##### INPUT MATERIAL #####

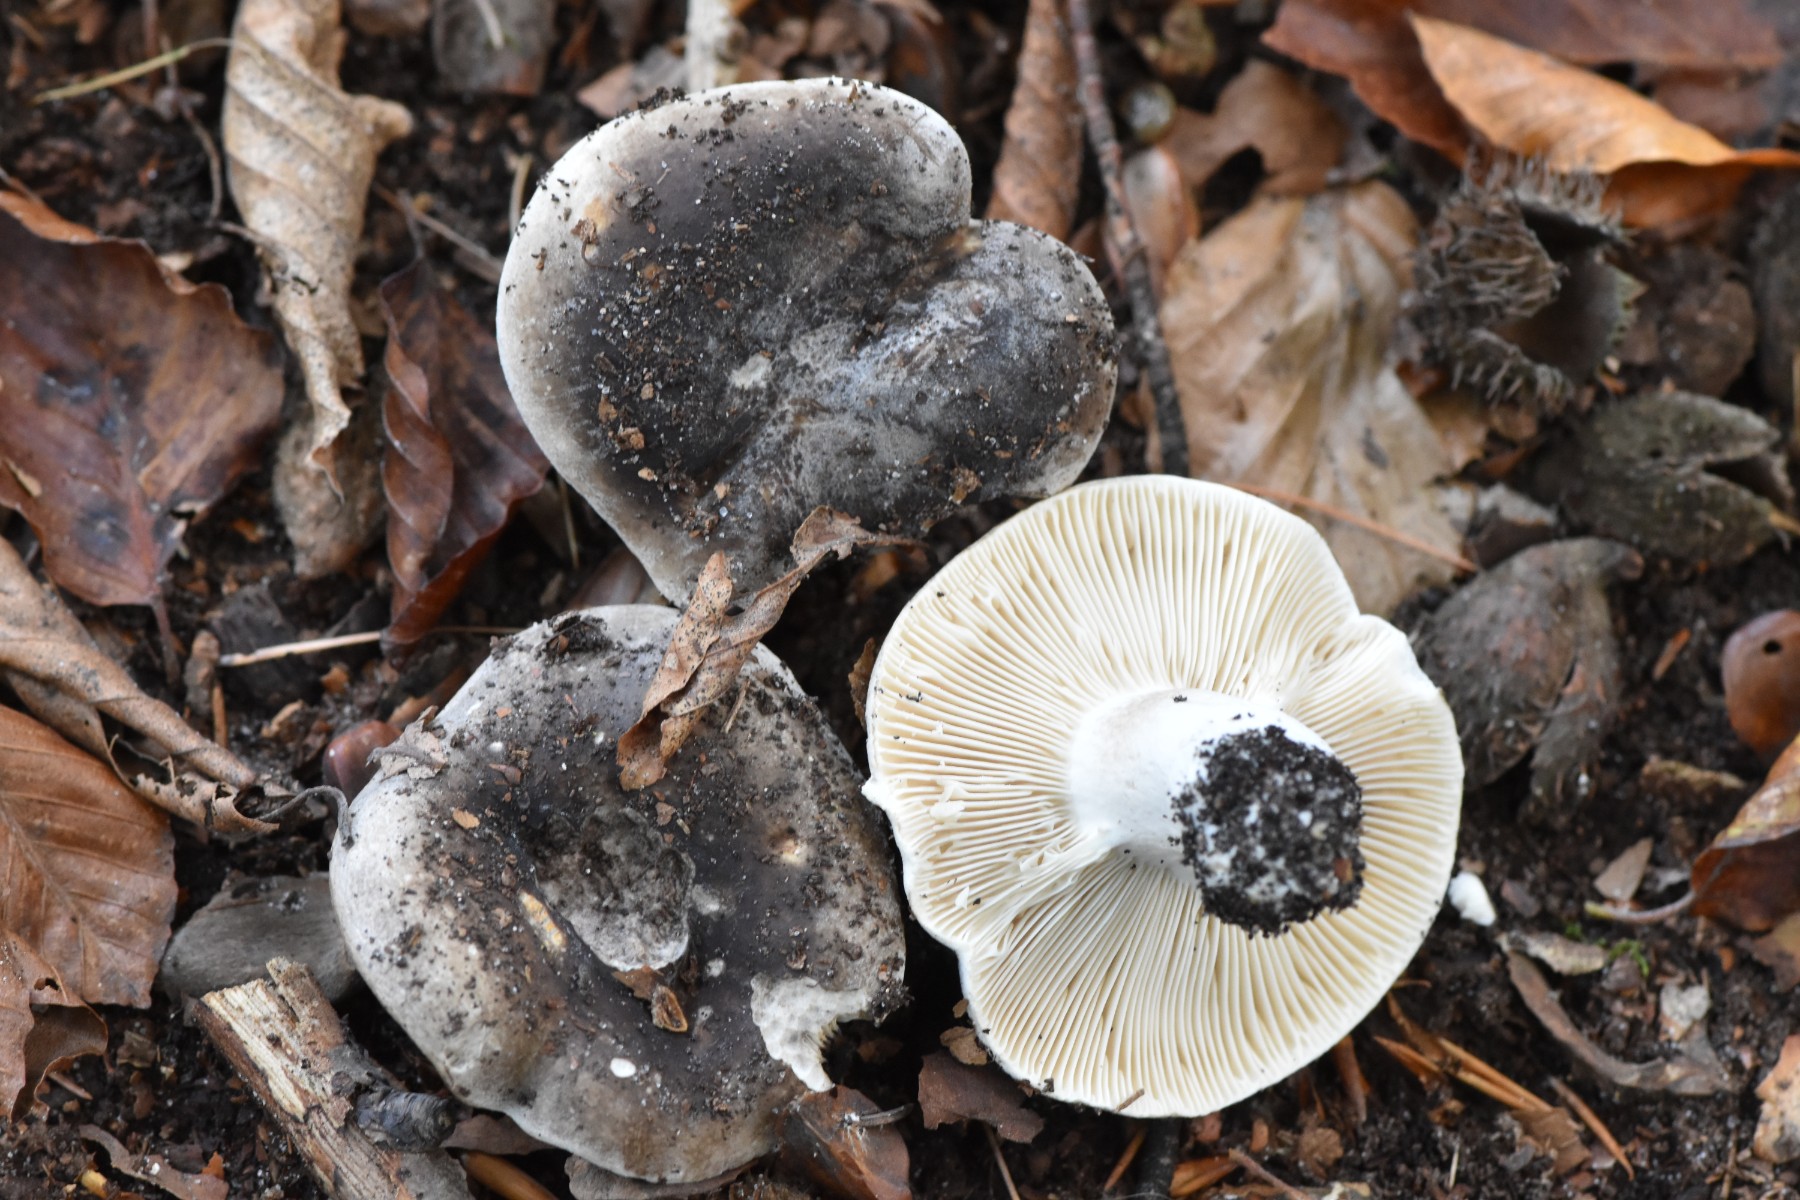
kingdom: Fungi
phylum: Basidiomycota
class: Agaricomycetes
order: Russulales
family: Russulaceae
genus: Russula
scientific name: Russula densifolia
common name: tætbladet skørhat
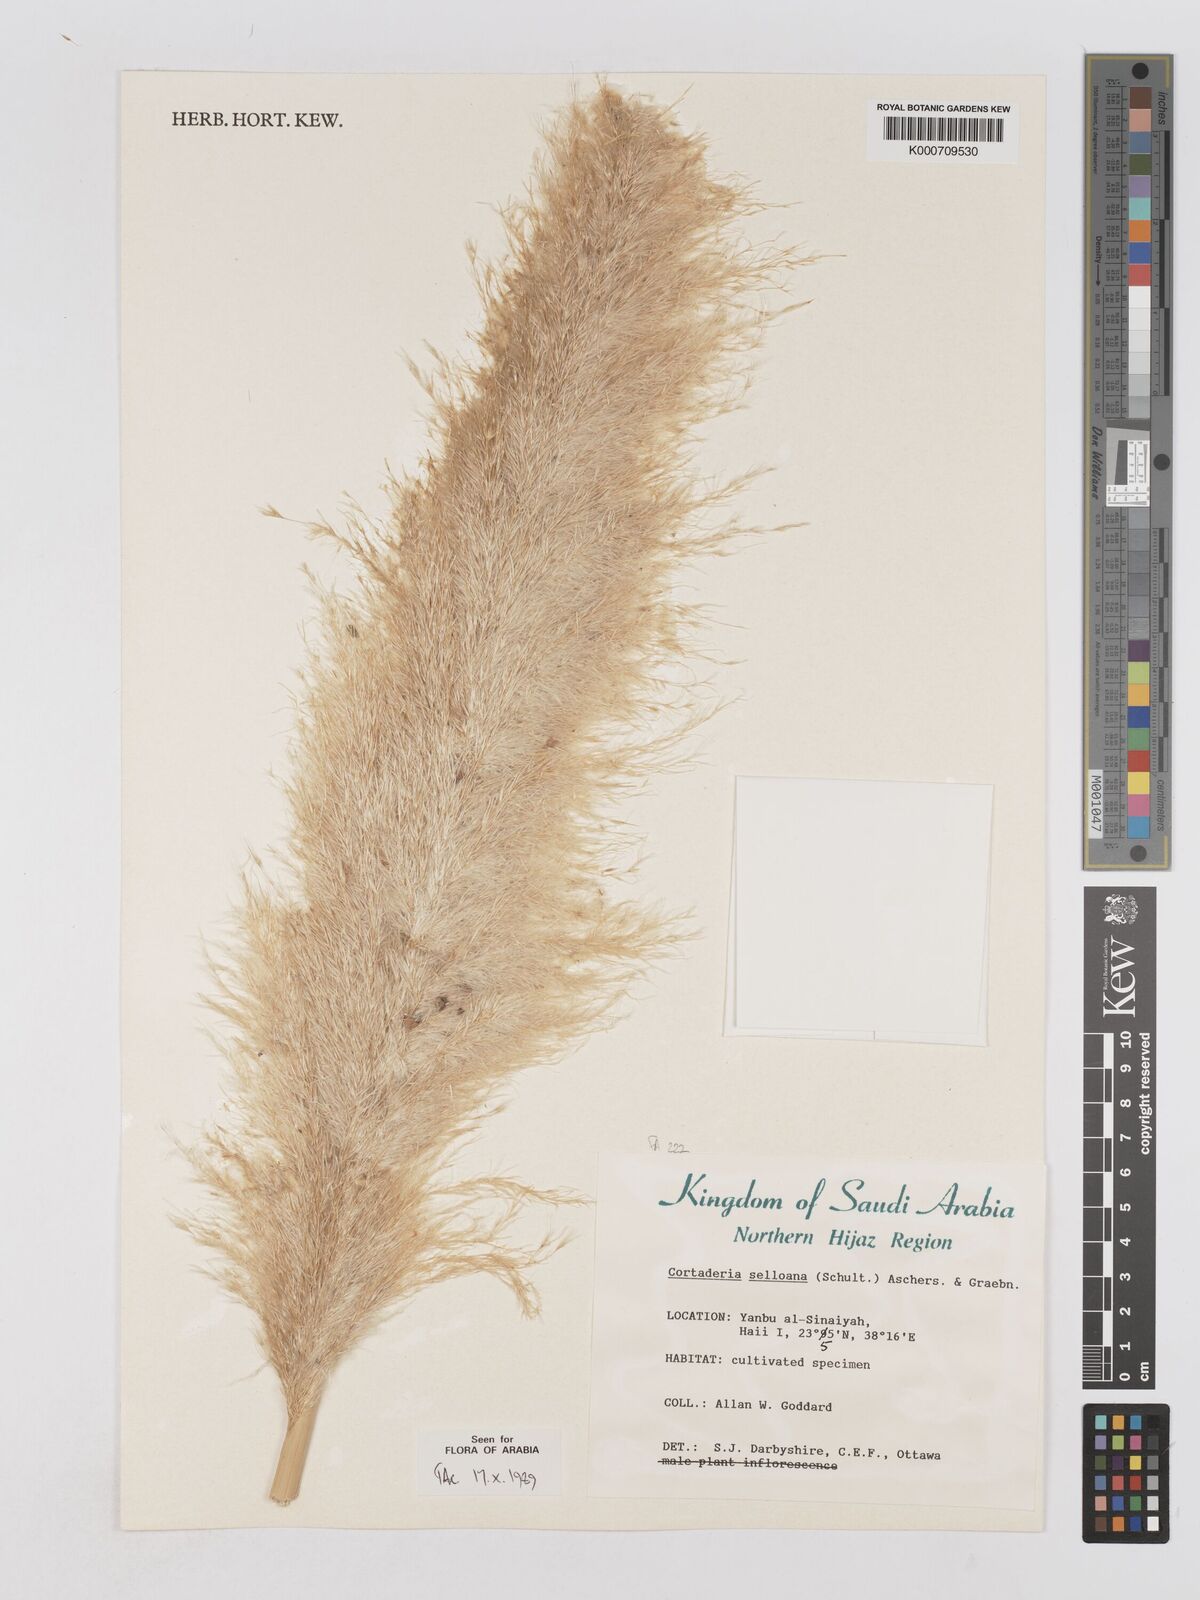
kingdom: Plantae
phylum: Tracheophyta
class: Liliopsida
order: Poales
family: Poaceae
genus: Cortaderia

#####
##### INPUT MATERIAL #####

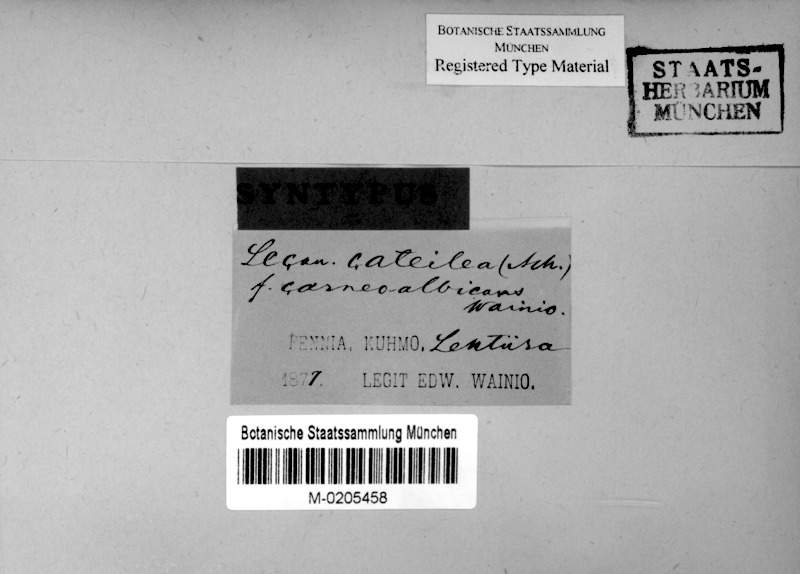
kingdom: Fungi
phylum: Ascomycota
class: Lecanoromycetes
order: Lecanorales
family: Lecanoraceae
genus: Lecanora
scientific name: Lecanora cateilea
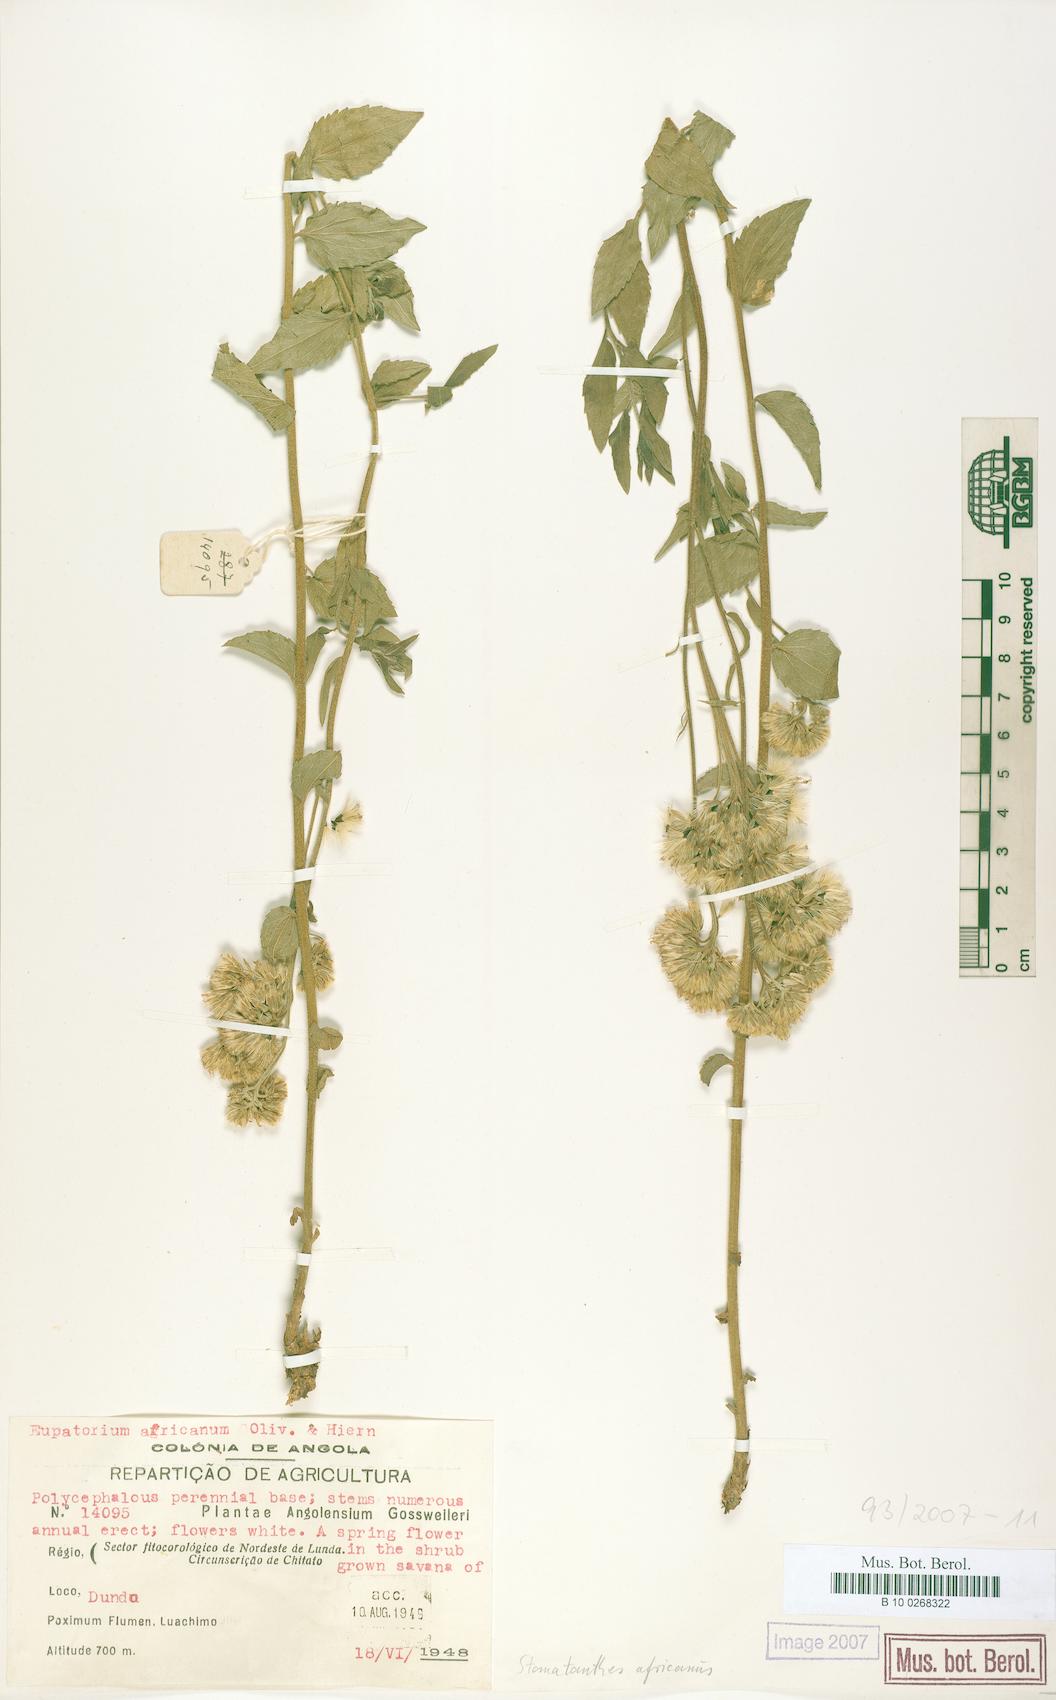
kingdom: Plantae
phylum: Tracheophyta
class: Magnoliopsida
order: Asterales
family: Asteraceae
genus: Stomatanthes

#####

● YOUR GOAL: Lay out the records as a two-column CSV with the columns "rank" and "name". Start with the line that contains "class: Lecanoromycetes" and go on through the line that contains "genus: Stomatanthes". Give one row per line, with each value in its own quoted field and any line breaks turned into spaces. Leave the pictures out.

● OUTPUT OF THE TASK:
rank,name
"class:","Lecanoromycetes"
"order:","Lecanorales"
"family:","Lecanoraceae"
"genus:","Lecanora"
"scientific name:","Lecanora cateilea"
"kingdom:","Plantae"
"phylum:","Tracheophyta"
"class:","Magnoliopsida"
"order:","Asterales"
"family:","Asteraceae"
"genus:","Stomatanthes"